I don't understand how this could be happening, does anyone have any ideas? Obviously, it would be best if I were to accompany him to his home and see it for myself... non-techy people often describe their challenges incompletely, but this isn't really an option.

Anyone have any ideas?

Some wireless hardware just plain doesn't like other hardware or certain noisy environments. Have seen this plenty of times on different devices. Have tested plugged in vs. not. Have updated firmware, drivers, and BIOS. All of it to no avail (usually). When I find hardware that doesn't get along in a particular place, I most often have to put up with its eccentricities until I change out the system or router.

Some examples....

Over the past few years, every laptop I've had with an Intel wifi chip in it has the occasional fit when it's at home. In my case I have to run the network troubleshooter in Windows. It'll reset or re-enable the adapter and we're good until the next time it happens. I place the blame on the chipset in combination with my router (a WiFi Ranger - which I pretty much guarantee nobody has here as it's made for full time RVers). This happens enough that I keep my work laptop hardwired to avoid it.
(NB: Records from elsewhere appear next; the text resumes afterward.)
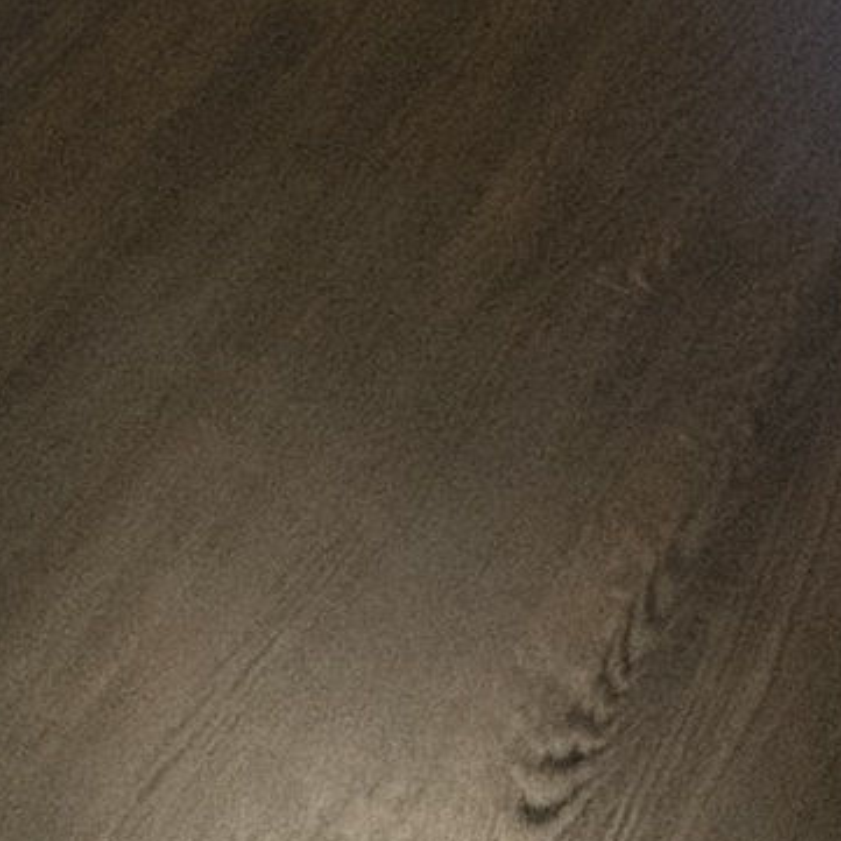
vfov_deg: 12.4
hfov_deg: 21.9
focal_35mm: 79
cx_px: 531
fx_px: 2171
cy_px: -1512
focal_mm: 2.22
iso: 320
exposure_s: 1/120
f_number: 2.2
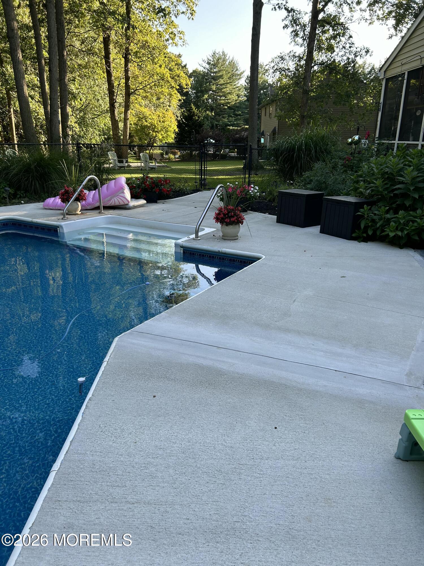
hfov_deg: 53.1
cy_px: 283
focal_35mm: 26
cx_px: 212
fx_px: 425
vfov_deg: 67.3
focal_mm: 5.7
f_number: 1.5
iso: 50
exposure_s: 1/410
My Nvidia shield tablet (Android) also doesn't like this router - but ONLY when the router is using our Verizon MiFi as an internet source and the router has 802.11n turned on (it's cool with just g, and also cool when we're using Sprint as an internet source). When it encounters the conditions it doesn't like, it repeatedly disconnects and reconnects every couple of seconds.

My wife's laptop disables its own wifi adapter when we're at a friend's house in Raleigh, but only there (she doesn't have Intel wifi so at home it's fine). Once more we run the troubleshooter in Windows, and it re-enables the thing. It never does this anywhere else.

Dakuna wrote:

I have a colleague whose laptop appears to have a geographical glitch. When he is at his home, the laptop will not detect wifi at all, will not show any wireless access points or anything until he plugs it into the router using an ethernet cable. Once he does, he can unplug it and it then acts normally and can connect to the wifi. At work, there is no such issue.
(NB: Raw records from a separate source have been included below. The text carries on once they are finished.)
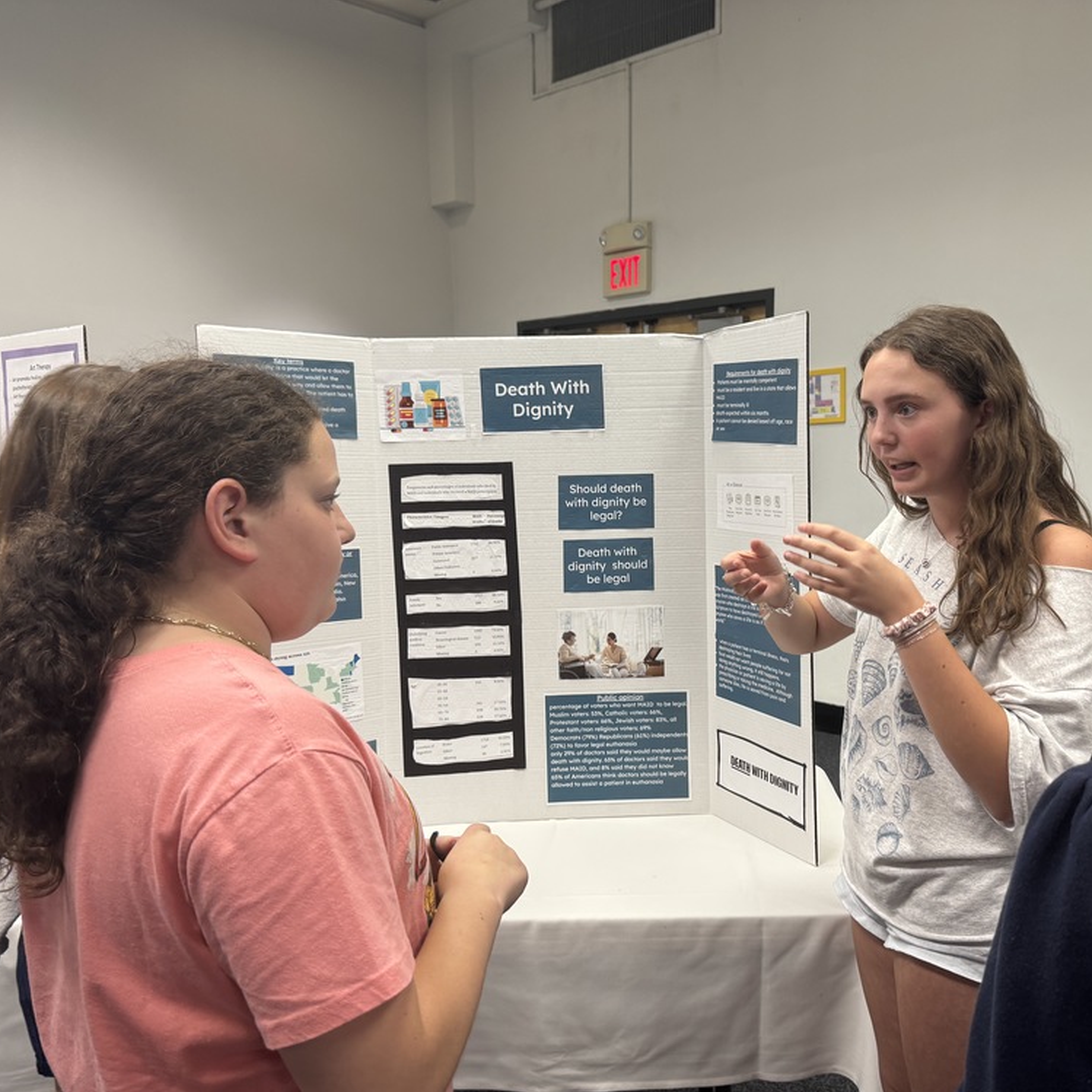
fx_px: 1035
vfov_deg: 55.6
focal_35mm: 29
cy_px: 558
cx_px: 643
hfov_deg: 55.3
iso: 125
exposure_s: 1/60
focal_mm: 6.76
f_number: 1.78
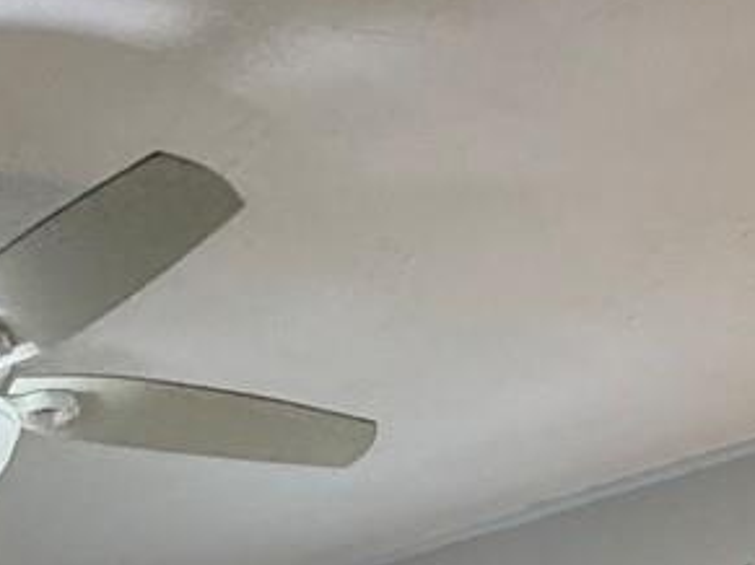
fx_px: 1679
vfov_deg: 15.8
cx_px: 104
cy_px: 1063
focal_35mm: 77
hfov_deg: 24.7
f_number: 2.2
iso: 320
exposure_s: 1/120
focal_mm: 2.22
I don't understand how this could be happening, does anyone have any ideas? Obviously, it would be best if I were to accompany him to his home and see it for myself... non-techy people often describe their challenges incompletely, but this isn't really an option.

Anyone have any ideas?

Some laptops have a really dumb switch that turns off wifi. Checking that would be my first guess.
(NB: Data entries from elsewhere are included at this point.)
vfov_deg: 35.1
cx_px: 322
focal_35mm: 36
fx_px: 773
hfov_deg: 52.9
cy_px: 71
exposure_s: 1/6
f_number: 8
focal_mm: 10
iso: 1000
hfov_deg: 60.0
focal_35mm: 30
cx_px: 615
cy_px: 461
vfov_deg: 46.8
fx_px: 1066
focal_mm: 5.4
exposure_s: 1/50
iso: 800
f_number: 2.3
I really appreciate the feedback but... this only started happening to him recently, after his battery exploded (laptop bulging on the bottom). Prior to that, he had no issues at his house whatsoever, and the thing connects everywhere else without any issues.

LouZiffer's wife's laptop issue sounds like the exact same thing! The only difference being, it sounds like most of the issues you're describing are consistent. Granted something may have happened with his hardware at home, but his laptop won't see ANY connections, and the wireless connection screen won't even come up at all until he plugs in a cable.

They switched out the battery, and literally everything else works well. I can't help but think something was damaged by the battery, but how can it be geo-centric??

Delbin, if it was the switch, it would be happening everywhere, no?

Dakuna wrote:

Delbin, if it was the switch, it would be happening everywhere, no?

Yep! For some reason I was thinking he docked it at work and didn't still use wifi.

bigred wrote:

Doesn't deserve its own thread but any recommendations for a cheap laptop (screen size 13-15") for someone who only checks email and browses internet? Wife wants to get something for my mother-in-law whose current laptop is 10+ years old. She doesn't need anything fancy but is biased against netbooks and dells. Wants a "regular" laptop. No bells or whistles needed.

Figured some of you who follow the market might know of any good deals out there.

I would look at the wirecutter's recommendations for Chromebooks. If all she does is in the browser, why not just give her 100% of that and not worry about the other crap that comes with the other stuff.